#### [TASK INSTRUCTIONS]
• A. Copy, word for word, the part of the blog post on WoW character models that opens with the words containing "Here's the problem" and closes with "up its display.".
• B. According to the blog post on WoW character models, how much disk space does the game take up?
• C. The blog post on WoW character models says the servers send only certain information. List every piece of that information.

---------- SOURCE PASSAGE ----------

I had a post I was planning on making today about tanking rotations and such for Bears. I even had some nice, pretty screenshots (and a real life picture!) to illustrate my points. Alas, all these images are on a flash drive that is still sticking out of the USB port of my home computer while I am sitting here in the office. Oops. Hopefully I'll get that one out tomorrow morning before I go on vacation.
Instead I want to talk about a post that showed up on WoW.com yesterday regarding the topic of character models in WoW. It's certainly not a new topic of discussion, but with a new expansion on the horizon it's one worth revisiting.
One of the biggest reasons given for not updating the character models in the game is that WoW has always been a game that you don't need an amazing machine or a blazing fast internet connection to run. And when you want to keep your 11M subscriber base, that's probably a reasonable design decision. It kinda punishes us that do have better systems, but that's life sometimes. QQ, right?
Here's the problem with that argument (based on my vast understanding of the underlying code that makes this game work </sarcasm>): all the models and animations are stored on your machine. It's all local. That's why this game takes up 6+ GB of space. Every character, every mob, every landscape, every weapon, and all the ways they can move or glow...you have all that sitting right on your HD. The only information you're getting from the servers is where a character/mob/creature is, what direction it's facing, what it's doing (animation), and what model data makes up its display.

---------- RECORDED INFORMATION ----------

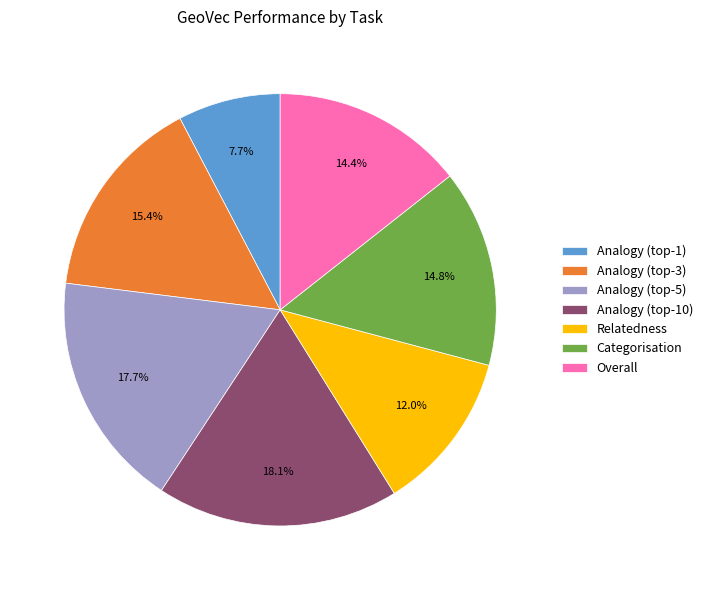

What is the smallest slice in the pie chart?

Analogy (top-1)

----------

#### [ANSWERS]
• A.
Here's the problem with that argument (based on my vast understanding of the underlying code that makes this game work </sarcasm>): all the models and animations are stored on your machine. It's all local. That's why this game takes up 6+ GB of space. Every character, every mob, every landscape, every weapon, and all the ways they can move or glow...you have all that sitting right on your HD. The only information you're getting from the servers is where a character/mob/creature is, what direction it's facing, what it's doing (animation), and what model data makes up its display.

• B. More than 6 GB (6+ GB).

• C.
- Where a character, mob or creature is
- What direction it's facing
- What it's doing (animation)
- What model data makes up its display